The compiler was written in python because it makes the work with text and strings trivial. There are three files: compiler.py, vmc.py and myis.py. The compiler.py is basically the class that provides all the logic: lexical analysis, compiling, linking, etc. The parser in the compiler does not support comments. So, if you are going to write anything longer than my factorial example you may get lost in the code. The compiler only supports 7 types of tokens where each token is separated by a white space:

instruction -- an instruction (see myis.py instructions variable).
register -- a register (see myis.py registers variable).
@register -- a register that holds memory address and will be dereferenced by the virtual machine.
immediate -- an immediate value. Syntax: int(<number>) where <number> can be a number in any format supported by python.
label -- a label. Syntax <name>:
reference -- any name that does not fall under the instruction and register categories. Usually a label without a colon.
string -- a sequence of bytes. Syntax str(<string>) where <string> is any string supported by python.

A sample program that computes factorial can be found at github with the rest of the code; the syntax should become more clear by looking at it. However, you should be aware when using int() and str(); whatever will be inside the parenthesis is going to be evaluated by the python interpreter. Furthermore, int() and str() cannot take an argument with white space. For example, instead of str("hello world") you should use str("hello\x20world").

First let's look how one can extend the instruction set by modifying myis.py.

registers = ["eax", "ebx", "ecx", "edx", "esp", "ebp", "esi", "edi"]
instructions = {
"push"  : [{"opcode" : 0x00, "format" : "<cc", "params" : ["reg"]}],
"pop"   : [{"opcode" : 0x01, "format" : "<cc", "params" : ["reg"]}],
"mov"   : [{"opcode" : 0x02, "format" : "<ccI", "params" : ["reg", "imm"]},
           {"opcode" : 0x03, "format" : "<ccc", "params" : ["reg", "reg"]},
           {"opcode" : 0x04, "format" : "<ccc", "params" : ["reg", "@reg"]},
           {"opcode" : 0x05, "format" : "<ccc", "params" : ["@reg", "reg"]},
           {"opcode" : 0x06, "format" : "<ccI", "params" : ["reg", "ref"]}
],
...
}

Above you can see an excerpt from myis.py which contains two variables: registers and instructions. The registers variable is a list containing all valid registers that tokenizer will recognize. If the order of registers is changed the compiler will generate different instruction opcodes because it refers to registers by their position in the array. The instruction variable is a map table (dictionary in python terms) where each keyword is a name of an instruction mapping to a list that contains one or more dictionaries. Each inner dictionary has three keys:

opcode -- an opcode number.
format -- an instruction encoding format. See python struct.
params -- a list of parameters (in exact order) the instruction takes. Valid values are: reg, @reg, ref, imm, str. See tokens above for more details.

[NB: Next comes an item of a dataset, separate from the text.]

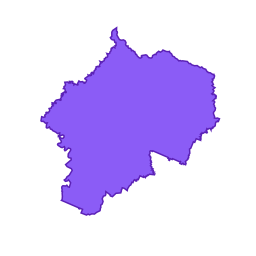 Kyogle, New South Wales, Australia (Robinson projection), rotated 14°
{"feature_id": "25037944B88748338867232", "entity_name": "Kyogle", "entity_type": "district", "adm_level": 2, "iso_a3": "AUS", "parent_name": "Australia", "parent_adm1": "New South Wales", "projection": "robinson", "projection_center": [152.788, -28.646], "detail": "fine", "context": "isolated", "style": "filled", "palette": "violet", "viewbox_px": 256, "rotation_deg": 14, "n_neighbors": 0, "source": "geoboundaries", "source_scale": "gbopen_adm2", "svg_char_len": 5723}
<svg xmlns="http://www.w3.org/2000/svg" viewBox="0 0 256 256"><g transform="rotate(14 128 128)"><path d="M108.8,222.5L110.1,221.2L111.7,221.6L113.6,220.1L116.3,219.6L118.0,217.4L120.7,215.2L120.9,214.4L120.6,212.6L120.9,211.8L120.2,209.5L121.3,208.2L121.6,205.4L120.1,202.9L120.6,200.1L122.4,199.0L122.5,197.8L121.9,195.1L126.8,197.1L126.7,197.4L127.4,198.2L129.5,198.4L132.1,194.3L136.7,192.7L136.8,190.4L136.5,189.6L136.9,188.8L136.9,187.4L138.8,187.4L142.4,188.9L142.3,187.1L143.4,183.6L144.5,182.6L144.9,179.7L146.0,179.8L146.4,177.2L146.9,176.6L147.5,177.0L148.2,176.6L148.6,177.6L149.2,177.3L149.5,175.5L150.5,175.6L151.2,171.5L154.8,172.1L154.9,171.1L156.8,172.0L157.0,170.5L157.6,170.5L158.2,169.1L158.7,169.4L160.0,167.7L165.0,167.0L165.1,166.1L163.8,166.3L163.3,165.4L164.1,164.5L162.8,164.4L162.9,163.2L162.4,162.7L161.3,162.9L162.1,161.6L160.4,161.2L160.6,160.1L158.9,159.2L159.5,157.7L158.4,156.9L159.1,155.5L158.4,155.1L158.5,154.4L157.6,154.2L157.2,150.8L156.3,150.6L156.4,150.0L155.0,149.1L155.5,147.3L154.9,145.6L155.2,144.8L156.0,144.5L157.2,144.9L157.5,144.2L157.9,144.2L174.3,146.9L174.1,147.8L175.5,148.0L175.3,149.2L176.1,149.4L176.4,147.5L178.5,147.9L178.7,147.0L186.8,148.4L187.2,147.1L186.8,149.8L189.0,150.2L189.2,149.2L190.0,148.9L191.1,149.9L192.5,149.1L192.8,149.4L192.9,148.4L191.8,146.6L193.7,143.9L193.4,142.9L194.0,142.5L194.0,141.7L193.4,140.5L193.9,139.9L193.5,139.6L194.1,137.6L192.8,133.5L193.8,132.5L194.8,125.6L196.2,125.8L196.8,121.9L201.4,122.4L201.0,121.3L201.5,121.0L201.2,120.4L200.7,120.4L201.0,119.8L200.5,119.6L200.7,118.8L200.3,118.8L200.9,118.3L200.9,116.8L200.3,116.6L200.7,116.4L200.4,115.9L200.8,115.9L201.0,114.8L201.5,115.2L202.5,114.7L203.3,113.6L204.1,113.7L204.6,113.1L205.7,113.7L205.9,113.2L205.0,112.9L205.3,112.4L204.7,112.0L205.1,111.7L204.6,111.2L204.7,109.5L205.8,109.9L206.8,108.8L208.1,108.7L209.0,109.8L208.9,109.0L209.5,108.4L209.2,108.0L210.3,107.7L210.1,106.8L210.5,106.8L212.1,104.8L211.7,101.9L212.0,100.8L213.1,100.3L213.1,99.6L214.1,99.8L214.5,96.9L212.1,96.7L211.5,97.2L209.4,97.4L209.3,96.1L207.5,93.5L207.2,92.1L208.2,89.7L208.1,87.5L206.7,86.4L206.4,85.2L205.3,84.2L205.9,81.8L204.8,80.8L203.8,81.0L205.1,78.7L206.1,78.1L206.2,77.4L205.6,76.9L206.0,76.0L205.6,75.3L205.0,75.6L204.8,75.0L203.4,74.3L202.5,74.5L202.3,75.1L201.0,74.6L201.9,73.5L202.5,71.2L201.0,70.1L202.6,67.8L200.3,67.2L199.2,66.4L200.4,65.3L198.9,63.3L198.1,63.0L198.9,61.5L198.8,60.8L198.0,60.2L199.3,59.3L199.4,57.8L199.4,56.5L198.4,55.3L198.2,55.8L194.3,54.5L192.5,54.8L191.8,54.2L191.1,54.2L189.2,52.2L186.6,52.0L184.8,50.9L183.4,52.0L180.0,50.7L177.4,51.5L174.4,51.2L173.0,50.3L171.7,50.7L169.5,49.1L164.7,49.6L163.5,50.1L162.2,49.9L161.2,50.6L158.8,49.1L157.1,48.8L155.7,47.7L153.8,47.5L152.4,45.6L150.1,44.5L149.7,43.6L148.6,44.2L146.5,44.5L143.0,43.9L142.6,45.0L141.1,46.6L139.2,46.1L137.5,48.4L137.4,50.0L136.4,49.9L134.4,51.7L134.4,53.8L133.4,54.6L131.0,54.7L128.6,52.8L127.6,52.7L123.9,54.3L123.5,55.0L124.3,55.8L124.1,56.2L123.3,57.1L122.0,57.2L119.7,56.0L118.4,54.5L117.7,54.7L116.0,52.2L115.3,52.5L113.8,51.5L112.7,52.2L112.0,50.8L110.8,50.1L109.5,50.4L108.6,49.9L108.2,48.4L106.7,48.8L105.5,47.7L105.4,45.6L104.1,44.1L102.3,43.6L100.1,44.5L98.2,44.2L94.9,40.7L94.4,39.4L94.7,38.3L94.2,37.1L93.4,36.8L92.7,33.5L89.6,37.0L89.1,38.9L90.1,43.0L89.0,44.5L89.9,45.5L91.3,46.2L93.3,46.0L94.5,48.1L95.6,47.9L96.4,50.8L95.8,51.2L96.2,51.3L95.5,52.6L95.8,53.3L94.3,52.9L92.8,54.4L93.2,54.8L92.4,55.4L92.9,57.1L92.1,58.5L92.2,59.8L91.2,60.8L89.9,60.8L90.3,61.1L89.8,61.4L90.9,62.9L90.9,64.1L89.2,65.0L89.4,66.1L88.3,66.5L88.6,68.4L88.3,68.8L86.8,69.9L86.9,70.4L84.7,70.1L86.0,71.8L85.4,72.4L85.1,74.5L85.5,75.0L85.0,75.1L84.9,75.7L84.0,75.8L83.7,75.5L82.3,76.3L82.6,77.0L82.1,78.1L82.6,78.8L81.4,80.5L81.4,83.8L80.8,83.7L80.1,82.6L79.3,82.9L78.8,83.9L79.6,84.8L79.7,85.7L79.0,86.2L78.4,85.7L77.3,86.0L77.2,86.4L77.8,86.1L77.5,86.8L76.7,86.5L77.0,87.0L74.2,90.3L74.2,90.7L76.3,91.5L76.2,93.0L75.6,94.6L74.8,95.1L74.4,94.3L73.8,94.7L72.8,93.9L70.6,94.8L69.0,94.2L68.3,97.2L69.0,98.1L68.5,98.5L66.0,98.1L65.1,99.2L64.7,97.8L63.2,98.0L63.3,96.5L62.4,96.2L61.7,96.7L61.1,98.0L60.3,96.8L59.8,97.0L60.4,98.2L59.9,98.7L58.2,98.0L55.6,98.9L56.9,101.2L56.6,102.7L55.9,103.2L56.3,103.8L55.8,105.4L57.3,105.3L58.1,107.1L59.2,107.8L59.4,108.5L58.9,108.8L57.6,108.4L55.6,110.5L57.1,110.7L56.8,112.6L55.8,111.5L55.2,112.2L55.9,114.6L55.4,116.1L56.1,116.6L56.1,117.3L55.4,117.6L54.3,117.0L51.6,118.3L50.6,120.2L51.4,121.1L52.3,121.1L52.3,121.6L51.3,121.8L50.6,121.1L49.8,121.8L48.2,121.9L48.4,122.5L49.6,123.0L48.8,123.7L50.0,124.5L48.8,125.5L48.7,127.2L46.7,128.2L47.7,129.6L47.7,131.2L46.6,132.1L46.6,132.8L45.4,132.4L44.7,132.8L45.2,134.1L44.1,135.7L44.8,137.2L43.7,138.0L41.5,137.9L41.8,142.1L42.6,142.5L44.3,142.0L46.7,143.3L48.4,142.6L48.1,144.2L48.5,147.1L49.0,147.6L50.2,147.4L51.5,146.0L53.0,147.8L54.5,147.8L55.4,148.7L59.0,149.5L61.0,150.5L62.9,149.3L63.3,151.0L62.3,152.2L62.5,153.3L63.6,153.1L64.5,151.7L66.3,150.5L67.6,150.8L68.2,152.1L67.4,153.7L66.3,154.1L64.9,153.8L64.1,154.3L64.2,154.9L66.1,156.4L66.7,157.7L66.3,158.8L64.3,159.7L63.7,160.4L63.6,160.9L64.2,161.7L67.8,163.0L69.0,162.9L70.8,161.5L71.6,162.7L71.5,164.5L72.3,165.3L73.0,164.9L75.0,161.9L77.1,162.0L77.6,162.5L77.7,163.6L76.3,167.6L76.8,170.4L77.7,171.1L80.1,171.1L80.6,172.6L76.3,178.6L78.3,180.2L82.9,181.2L84.1,182.6L82.4,188.1L80.6,190.1L80.1,192.3L78.7,193.9L80.2,194.9L82.0,194.0L82.9,192.7L85.6,195.0L85.4,199.6L84.1,199.6L82.5,198.3L81.7,199.3L78.8,199.8L78.1,200.8L78.2,202.2L78.9,203.4L79.2,205.5L79.9,205.9L79.8,206.9L80.9,210.3L81.4,213.4L80.9,214.3L99.6,217.4L99.7,218.1L100.7,218.2L100.8,217.5L103.6,217.9L103.0,221.8L108.8,222.5Z" fill="#8b5cf6" stroke="#5b21b6" stroke-width="1.5"/></g></svg>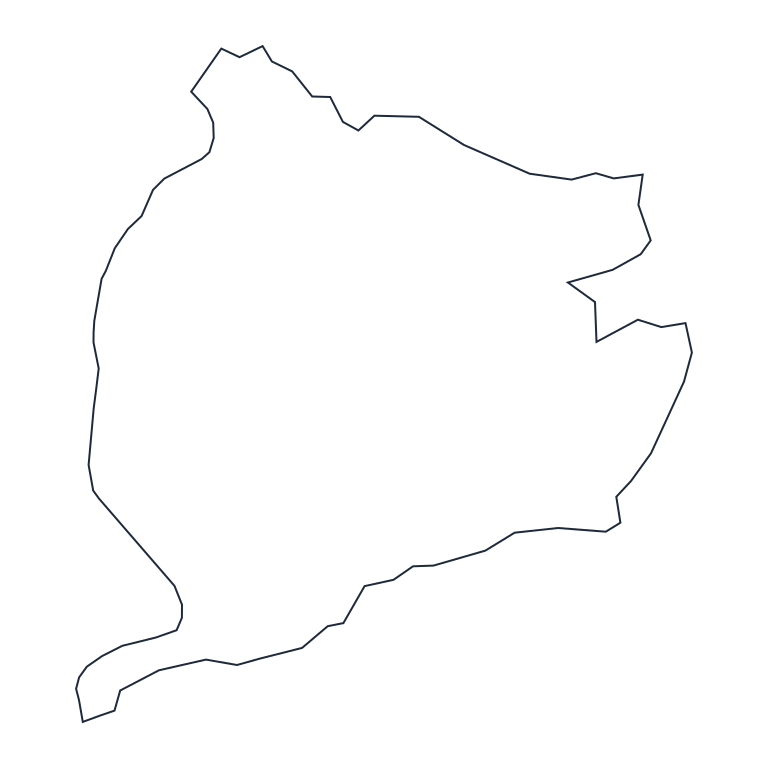 Sherabad, Surkhandarya, Uzbekistan
{"feature_id": "79887680B39986035389422", "entity_name": "Sherabad", "entity_type": "district", "adm_level": 2, "iso_a3": "UZB", "parent_name": "Uzbekistan", "parent_adm1": "Surkhandarya", "projection": "robinson", "projection_center": [66.82, 37.686], "detail": "fine", "context": "isolated", "style": "outline", "palette": "slate", "viewbox_px": 768, "rotation_deg": 0, "n_neighbors": 0, "source": "geoboundaries", "source_scale": "gbopen_adm2", "svg_char_len": 1148}
<svg xmlns="http://www.w3.org/2000/svg" viewBox="0 0 768 768"><path d="M191.2,91.7L207.4,109.0L213.2,122.7L213.7,138.0L209.4,152.2L201.7,159.0L164.3,178.6L153.0,189.9L141.6,216.0L127.9,229.0L114.8,248.2L105.8,270.9L101.6,278.8L94.3,320.8L93.6,332.2L93.5,342.4L98.7,368.5L96.2,389.0L93.7,408.3L88.6,465.0L93.2,490.6L99.0,498.6L174.5,585.9L182.0,604.7L181.9,617.8L176.6,630.2L155.9,637.5L122.3,645.8L102.2,656.0L86.8,666.7L79.1,677.4L76.1,688.8L79.0,700.1L82.8,721.9L100.0,715.6L114.5,710.6L120.2,690.5L158.9,670.3L205.9,659.6L237.0,665.0L259.9,658.6L302.1,647.9L327.7,626.2L343.4,623.1L364.6,586.1L393.5,579.8L413.0,566.3L433.4,565.6L485.4,550.6L514.6,532.7L557.9,528.0L605.8,531.7L620.4,522.7L616.3,496.8L631.1,480.9L651.0,453.3L667.5,417.5L684.0,381.6L691.9,352.6L685.5,323.1L661.3,327.1L637.9,319.7L596.5,341.9L595.0,302.1L567.9,282.5L612.7,269.8L640.7,254.2L650.7,240.4L638.4,204.9L642.7,174.6L613.7,178.4L595.8,173.2L571.6,179.6L529.6,173.7L464.0,145.0L418.9,116.8L374.4,115.7L358.4,130.5L342.9,121.9L330.2,97.0L312.2,96.5L292.2,71.4L271.9,61.5L262.6,46.1L239.5,57.2L221.3,48.6L191.2,91.7Z" fill="none" stroke="#1e293b" stroke-width="2"/></svg>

Sometimes an instruction can have multiple dictionaries as mov does in the above example. This should be only the case when instruction can take different set of arguments; then the compiler will iterate through till it finds the right match. There is also a special instruction defined in the myis.py - emit. The emit takes a string as an argument and emits bytes into the code. This can be useful if you want to make code overlap, reserve space for variables, or just manually inject bytes in the code. When using references as arguments the address of the reference will be translated to an offset relative to the instruction pointer. Simply by modifying myis.py you can introduce new instructions to the compiler; then write the code and compile it with vmc.py.

Once you have the bytecode the final step is to write a vm that will read it and execute the encoded instructions. Among the source files I have included a very basic sample vm that will execute the factorial program. The implementation is pretty straightforward.

Hopefully I have covered everything and didn't miss any parts of the compiler's logic. The source code I provide is highly experimental and it should have tons of bugs; nevertheless, it should give a good starting base to those who would like to write their own compiler and a vm.